As good as courage, it welled up and burned the words out of him.
‘I will go.’
Men offered up ‘heya’ to the courage of the archer — then blinked in astonishment as Tormod shouldered through them.
‘You have a wee son at home — I will go instead.’
He and Eindride looked at each other and the archer smiled at what had not been said — a thrall would not be much missed, even a king’s favourite. He turned to Hromund.
‘If things go badly,’ he said, ‘you will see that my wife and son are safe?’
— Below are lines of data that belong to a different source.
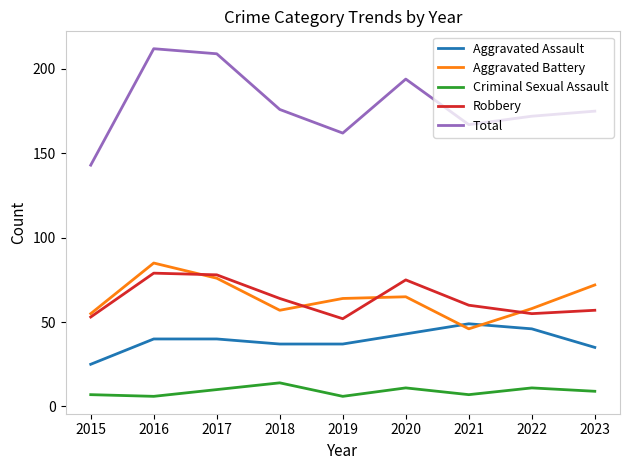

What is the spread (max minus min) of values at 2021?

160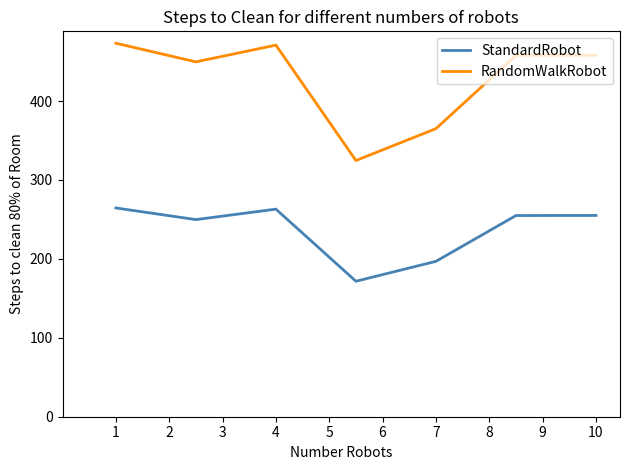

List the series in order of their peak value, highest first.

RandomWalkRobot, StandardRobot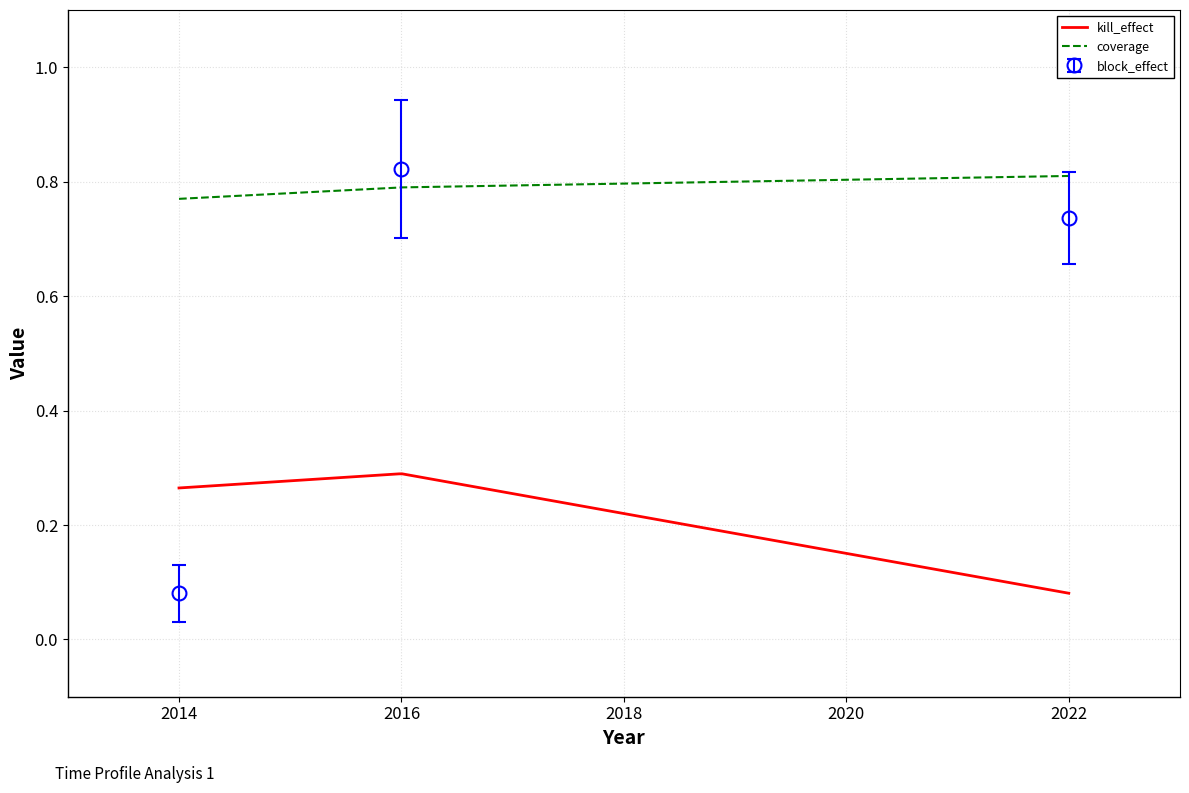

Is this an area chart (filled region under the line)?

No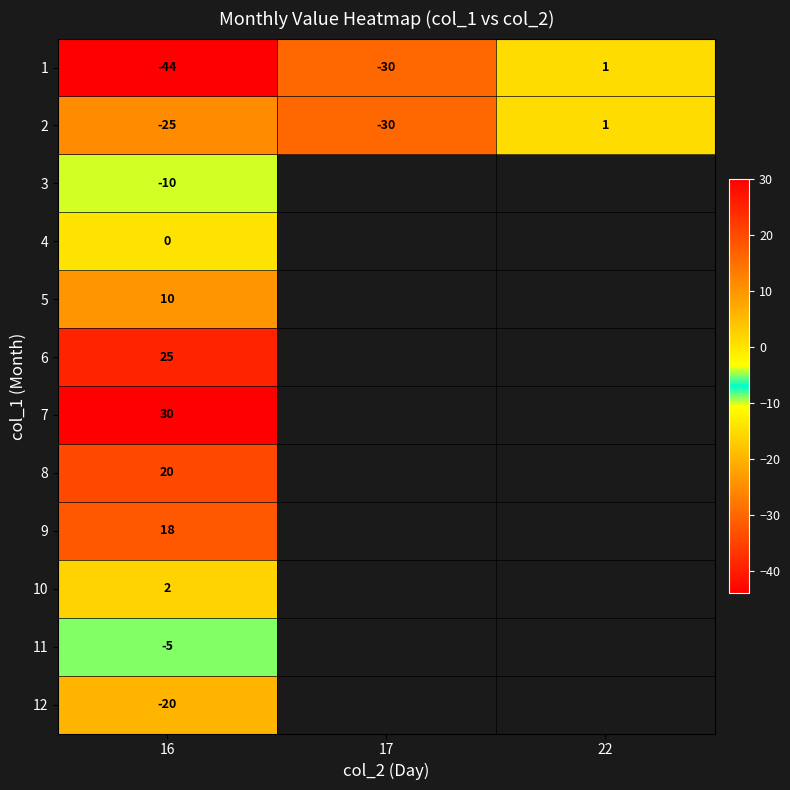

The 2 series shows 0 at 22. True or false?

False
Hromund nodded and Eindride split his ice-clotted beard with a grin that burst blood on to his cold-chapped lips, then clapped Tormod on the back.
‘Together, then,’ he said.
Two men, not about to be outdone by a thrall, king’s favourite or not, sprang up and announced their names — Kjartan and Arnkel — and their intention not to be shamed. The rest, too afraid even to worry about the shame, offered up no sound at all.
Martin, staff in his cold gnarled hands, shuffled towards the dark opening; the more practical Tormod organised torches, food and water.
‘Gloria Patri, et Fili, et Spiritui Sancto,’ Martin intoned at the entrance, raising the staff up as if to strike down an enemy. ‘Sicut erat in principio, et nunc et semper, et in saeccula saeculorum, Amen.’
Eindride gave a sound, half way between cough and grunt, then pushed the priest scornfully to one si
de and strode into the maw of the place, one hand clutching the Thor amulet at his throat. Martin hirpled after him. Kjartan licked spit on to his lips, Arnkel took a deep breath and they both ducked after Martin, as if plunging under freezing water. At the entrance, Tormod turned once and met Hromund’s eyes, smiled wryly and then was gone.
Hromund and the men sat for a moment, as if waiting for something cataclysmic, but nothing happened at all. The smoke stopped pouring from the hole, the wind in it moaned a little, there was a pause, then it began again. From somewhere came a distant rumble, as if a storm brewed and Hromund shifted.
‘Make fires and a camp,’ he ordered, cramped and stiff with cold. ‘We will wait here.’
He did not say how long they would wait and the scores of rimed men did not want to ask. They did not have long, as it turned out, for the short day was sliding to death when Gudrod’s men wolfed out of the shadows, led by a Tyr-howling boy.
Not far inside, pausing to tie cloths round their mouths to help them breathe in the foul reek of the place, Martin and the others heard the shrieks and crouched. Kjartan whimpered, sure that the Sami animal-men were coming; Tormod snarled him to silence and they waited, blinking in the guttering light of the torch, the sweat stinging their eyes. Nothing changed.
Martin grew impatient, wanting to move on, but no-one shifted and the reek swirled round them. Nothing changed.
Except …
‘Someone is coming,’ Eindride said and they all turned to where the faint iced light from the entrance had been a comfort, a thread leading back to the world of men.
Now, they saw the red-gold of a bobbing torch and Eindride nocked an arrow, growling. Martin crouched, wary as a rat and looking over his shoulder; there was screaming down there, a moaning shriek that shaved the skin from the back of his neck.
Then a voice from behind the red-gold torch whispered out like the wings of bats. A woman’s voice, old and soft as sealskin.